§ **TEXTO PARA LEER**

______________________________

Disfrutan los neoyorquinos el ritmo caribeño en la Casa de Toñita
MANHATTAN, Nueva York, EU, 13 de febrero de 2026.- En una esquina discreta de Williamsburg, en Brooklyn, que durante décadas fue refugio de la comunidad dominicana en la ciudad, la puerta del Caribbean Social Club sigue contando historias.
Para muchos neoyorquinos, especialmente aquellos que crecieron lejos de su isla, Puerto Rico, ese lugar no es solo un club social: es un pedazo de casa. Y en el centro de todo está Toñita, la mujer que convirtió su propio sueño migrante en un símbolo cultural.
Detrás del nombre está María Antonia Cay, conocida por todos como Toñita. Llegó desde República Dominicana con la esperanza de trabajar, criar a su familia y sobrevivir en una ciudad dura para los recién llegados. Pero en 1974, abrió un pequeño club donde la bachata, el merengue y el dominó se mezclaban con risas, nostalgia y solidaridad.
Sin imaginarlo, estaba creando un punto de encuentro para generaciones de latinos en Nueva York.
La cápsula del tiempo en el Caribbean Social Club
Visitar el club es como entrar en una cápsula del tiempo. Las paredes están llenas de fotos amarillentas, banderas dominicanas, camisetas firmadas y recuerdos de fiestas interminables. Allí han bailado abuelos, hijos y nietos. Allí se han celebrado cumpleaños, despedidas, bodas improvisadas y hasta vigilias por quienes se quedaron en el camino. En cada rincón se siente la memoria de la diáspora.

______________________________

§ **ÍTEMS DE LA LISTA**
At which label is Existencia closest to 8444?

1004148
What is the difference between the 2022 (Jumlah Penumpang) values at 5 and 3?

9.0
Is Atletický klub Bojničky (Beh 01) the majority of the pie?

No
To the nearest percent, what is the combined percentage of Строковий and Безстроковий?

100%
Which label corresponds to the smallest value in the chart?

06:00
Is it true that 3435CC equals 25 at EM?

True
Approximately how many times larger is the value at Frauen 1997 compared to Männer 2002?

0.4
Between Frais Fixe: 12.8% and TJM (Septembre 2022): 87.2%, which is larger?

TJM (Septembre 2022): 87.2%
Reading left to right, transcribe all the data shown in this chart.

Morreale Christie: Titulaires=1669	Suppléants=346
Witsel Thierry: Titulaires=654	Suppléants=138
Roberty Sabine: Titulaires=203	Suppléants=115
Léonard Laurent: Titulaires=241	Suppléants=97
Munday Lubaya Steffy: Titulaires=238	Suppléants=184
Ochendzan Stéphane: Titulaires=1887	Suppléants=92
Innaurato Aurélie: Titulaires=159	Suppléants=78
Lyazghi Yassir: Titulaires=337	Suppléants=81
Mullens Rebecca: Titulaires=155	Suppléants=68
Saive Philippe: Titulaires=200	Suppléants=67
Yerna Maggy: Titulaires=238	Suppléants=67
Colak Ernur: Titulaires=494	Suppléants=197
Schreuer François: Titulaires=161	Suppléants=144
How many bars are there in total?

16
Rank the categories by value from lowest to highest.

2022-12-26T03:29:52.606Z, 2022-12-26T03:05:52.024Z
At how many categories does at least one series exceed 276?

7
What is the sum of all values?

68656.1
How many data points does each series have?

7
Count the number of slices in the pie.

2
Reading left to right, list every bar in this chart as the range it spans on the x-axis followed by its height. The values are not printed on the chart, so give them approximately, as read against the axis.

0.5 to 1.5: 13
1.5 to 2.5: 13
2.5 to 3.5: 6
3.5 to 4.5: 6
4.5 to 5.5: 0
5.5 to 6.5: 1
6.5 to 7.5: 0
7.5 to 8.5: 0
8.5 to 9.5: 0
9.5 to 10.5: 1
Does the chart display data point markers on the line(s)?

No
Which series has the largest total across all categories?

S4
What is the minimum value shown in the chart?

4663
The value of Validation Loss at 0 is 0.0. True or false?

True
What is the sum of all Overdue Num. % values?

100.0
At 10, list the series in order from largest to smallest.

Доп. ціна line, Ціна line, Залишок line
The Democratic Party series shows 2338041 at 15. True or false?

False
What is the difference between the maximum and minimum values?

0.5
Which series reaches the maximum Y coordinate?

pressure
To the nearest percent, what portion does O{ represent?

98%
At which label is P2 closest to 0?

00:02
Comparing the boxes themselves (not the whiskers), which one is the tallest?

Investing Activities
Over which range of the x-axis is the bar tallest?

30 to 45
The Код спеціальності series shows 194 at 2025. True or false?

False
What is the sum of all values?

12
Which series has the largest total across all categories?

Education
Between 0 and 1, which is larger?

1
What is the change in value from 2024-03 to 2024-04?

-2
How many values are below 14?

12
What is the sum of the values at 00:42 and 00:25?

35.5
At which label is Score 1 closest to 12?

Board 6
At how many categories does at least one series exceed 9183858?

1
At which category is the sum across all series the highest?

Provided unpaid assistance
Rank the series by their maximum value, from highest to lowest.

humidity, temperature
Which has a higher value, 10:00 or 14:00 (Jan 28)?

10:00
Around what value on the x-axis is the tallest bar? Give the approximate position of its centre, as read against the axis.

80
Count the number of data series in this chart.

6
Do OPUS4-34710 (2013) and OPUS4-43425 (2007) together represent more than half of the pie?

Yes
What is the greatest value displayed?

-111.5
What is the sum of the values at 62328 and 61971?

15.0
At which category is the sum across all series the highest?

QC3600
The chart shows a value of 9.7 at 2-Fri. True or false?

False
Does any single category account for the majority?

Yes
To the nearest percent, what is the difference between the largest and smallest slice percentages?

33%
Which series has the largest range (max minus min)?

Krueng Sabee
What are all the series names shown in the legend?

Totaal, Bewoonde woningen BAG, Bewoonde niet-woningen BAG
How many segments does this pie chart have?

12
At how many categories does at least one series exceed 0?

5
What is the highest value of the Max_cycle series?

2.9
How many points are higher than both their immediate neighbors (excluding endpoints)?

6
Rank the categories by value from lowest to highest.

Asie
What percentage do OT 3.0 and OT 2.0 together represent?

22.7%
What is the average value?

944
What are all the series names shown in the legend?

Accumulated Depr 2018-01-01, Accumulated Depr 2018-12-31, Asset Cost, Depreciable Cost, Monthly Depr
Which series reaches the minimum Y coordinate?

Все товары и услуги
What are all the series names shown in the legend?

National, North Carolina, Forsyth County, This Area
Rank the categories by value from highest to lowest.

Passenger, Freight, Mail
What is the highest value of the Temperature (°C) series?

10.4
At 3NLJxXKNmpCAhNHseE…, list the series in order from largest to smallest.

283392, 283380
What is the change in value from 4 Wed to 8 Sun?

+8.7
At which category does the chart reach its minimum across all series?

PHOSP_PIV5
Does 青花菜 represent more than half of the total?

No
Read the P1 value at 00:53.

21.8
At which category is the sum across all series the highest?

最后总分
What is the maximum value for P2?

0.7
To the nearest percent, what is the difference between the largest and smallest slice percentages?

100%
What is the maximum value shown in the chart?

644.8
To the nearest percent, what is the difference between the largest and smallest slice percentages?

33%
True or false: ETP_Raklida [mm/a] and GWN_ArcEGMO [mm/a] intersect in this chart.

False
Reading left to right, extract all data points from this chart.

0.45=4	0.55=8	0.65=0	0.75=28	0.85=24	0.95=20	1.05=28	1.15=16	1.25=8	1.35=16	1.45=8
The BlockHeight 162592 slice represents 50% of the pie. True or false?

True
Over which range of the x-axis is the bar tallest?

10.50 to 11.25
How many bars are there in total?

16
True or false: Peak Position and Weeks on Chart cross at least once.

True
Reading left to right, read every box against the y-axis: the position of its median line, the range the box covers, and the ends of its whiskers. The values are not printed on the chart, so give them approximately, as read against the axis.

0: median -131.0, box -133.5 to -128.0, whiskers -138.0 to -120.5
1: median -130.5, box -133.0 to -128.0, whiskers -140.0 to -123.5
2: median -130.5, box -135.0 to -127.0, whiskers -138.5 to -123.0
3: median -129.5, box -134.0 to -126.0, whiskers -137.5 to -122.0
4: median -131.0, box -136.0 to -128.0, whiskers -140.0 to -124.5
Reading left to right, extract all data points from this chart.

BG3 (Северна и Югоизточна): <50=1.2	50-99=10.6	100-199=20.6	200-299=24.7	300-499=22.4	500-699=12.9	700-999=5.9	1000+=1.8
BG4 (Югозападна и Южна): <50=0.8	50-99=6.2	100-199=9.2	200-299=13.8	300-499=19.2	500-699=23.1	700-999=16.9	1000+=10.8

______________________________

§ **TAREA 1**
Copia del texto sobre la Casa de Toñita el pasaje que empieza en "Para muchos neoyorquinos, especialmente" y termina en "un símbolo cultural.".
§ **TAREA 2**
Según el texto sobre la Casa de Toñita, ¿en qué año abrió Toñita su pequeño club?
Para responder, básate únicamente en el texto sobre la Casa de Toñita.

§ **SOLUCIÓN 1**
Para muchos neoyorquinos, especialmente aquellos que crecieron lejos de su isla, Puerto Rico, ese lugar no es solo un club social: es un pedazo de casa. Y en el centro de todo está Toñita, la mujer que convirtió su propio sueño migrante en un símbolo cultural.

§ **SOLUCIÓN 2**
En 1974.